There's a common widespread misconception associated with this diagram above. Many students assume that it only applies to extremely high frequencies; to the RF wattage traveling along 2-wire transmission lines. Wrong. There's no lower limit to the frequencies where this applies. It works for speaker cables in your stereo, for telephone and telegraph lines, for 60Hz power lines, and works all the way down to DC with flashlights. (In other words, Maxwell applies to circuits regardless of frequency. Doh! Who'da thought!)
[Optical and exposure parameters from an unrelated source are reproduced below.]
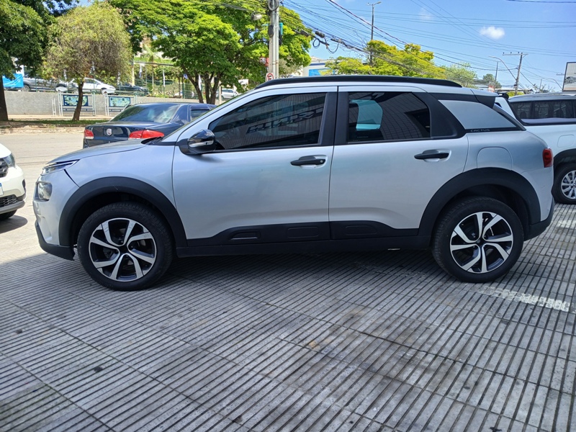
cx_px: 288
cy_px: 216
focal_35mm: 26
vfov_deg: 53.1
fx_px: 433
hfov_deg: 67.3
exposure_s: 1/215
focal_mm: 3.98
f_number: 1.8
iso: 20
If we next look at these field-lines from another angle, and also sketch in the Poynting-vector energy-flow lines which connect between the "squares" of e and b flux, then the energy-flow looks something like this below:

energy flow of a DC circuit

It all connects together and makes sense: electrical energy spews out of the battery, runs roughly parallel to the connecting wires, then dives into the resistor/bulb-filament; entering the tungsten surface at right angles. At the same time the currents in the wires are connected to or "causing" the magnetic field, and the voltage across the wires is connected to or "causes" the electric field.

There's one big problem with all of this: it's only ever presented to 4th-year engineering students! Them, and at graduate level physics, but not to undergrads or to high school students. It's not found in technician course materials (except perhaps in radio tech courses, and then never applied to DC circuits, phone cables, or 60Hz power lines.) Probably this is done because the math homework would be far beyond a beginning student, and any textbook chapters about the above topics MUST ALWAYS HAVE math homework, right?, right? :) Forget that! We can just explain it all verbally, and draw pictures as above. No math allowed. Don't aim it at electrical engineers, instead do it for "Einstein's Audience," where Einstein doesn't truely understand a topic unless he can explain it to his grandmother.
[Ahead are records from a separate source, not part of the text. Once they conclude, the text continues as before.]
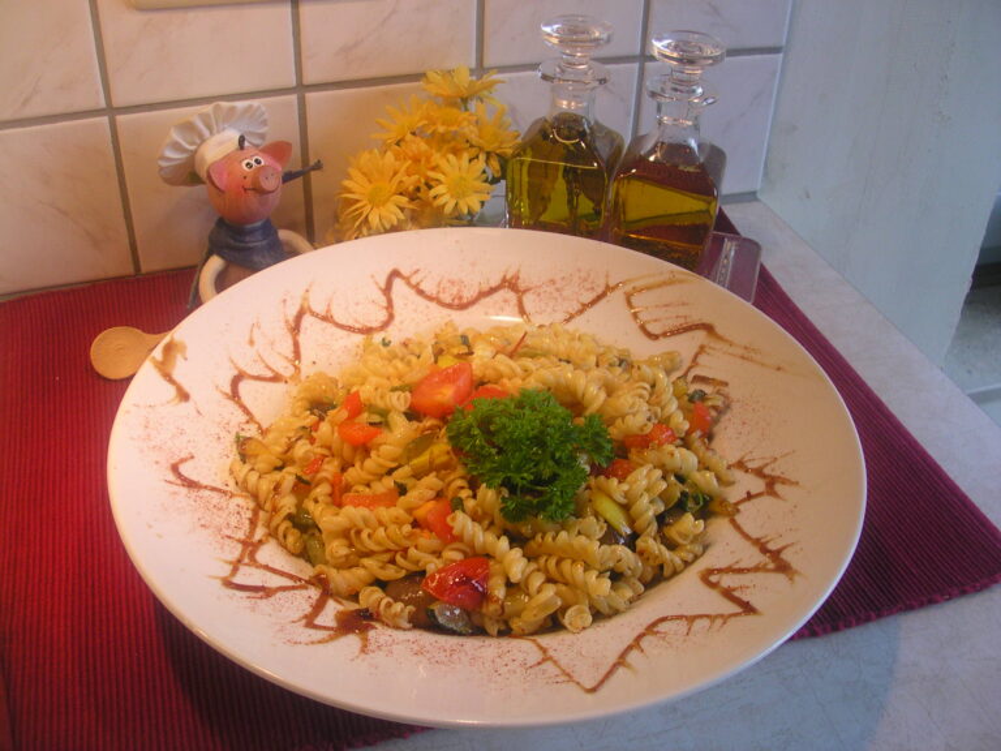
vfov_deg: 38.7
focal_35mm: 37
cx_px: 500
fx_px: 1070
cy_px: 376
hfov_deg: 50.1
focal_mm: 5.6
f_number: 2.7
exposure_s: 1/60
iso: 100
The short answer to your question is that EM waves travel in the same direction as the wire and current, guided by two opposite conductors, and flow into any device that consumes power (has a voltage drop across it and current flow through it). So for your light bulb circuit, the wave flows from the battery to the lightbulb between the wires. Here's an image that illustrates this idea.

Power flow in a simple circuit

There is also the tendency for the wave to "escape" the circuit, especially at bends, or certain structures such as antennas, which are designed to maximize the escape of radiation from the circuit. This is all but negligible at low frequencies, however.

Long answer: read this page or this page to get a better view of how and why the wave travels the way it does. One thing to keep in mind is that current and charge descriptions of circuits are completely equivalent to EM wave descriptions, and it's thus possible to describe the same circuit either way. So when some of the author's describe the energy as "actually" travelling outside the circuit, that's somewhat misleading.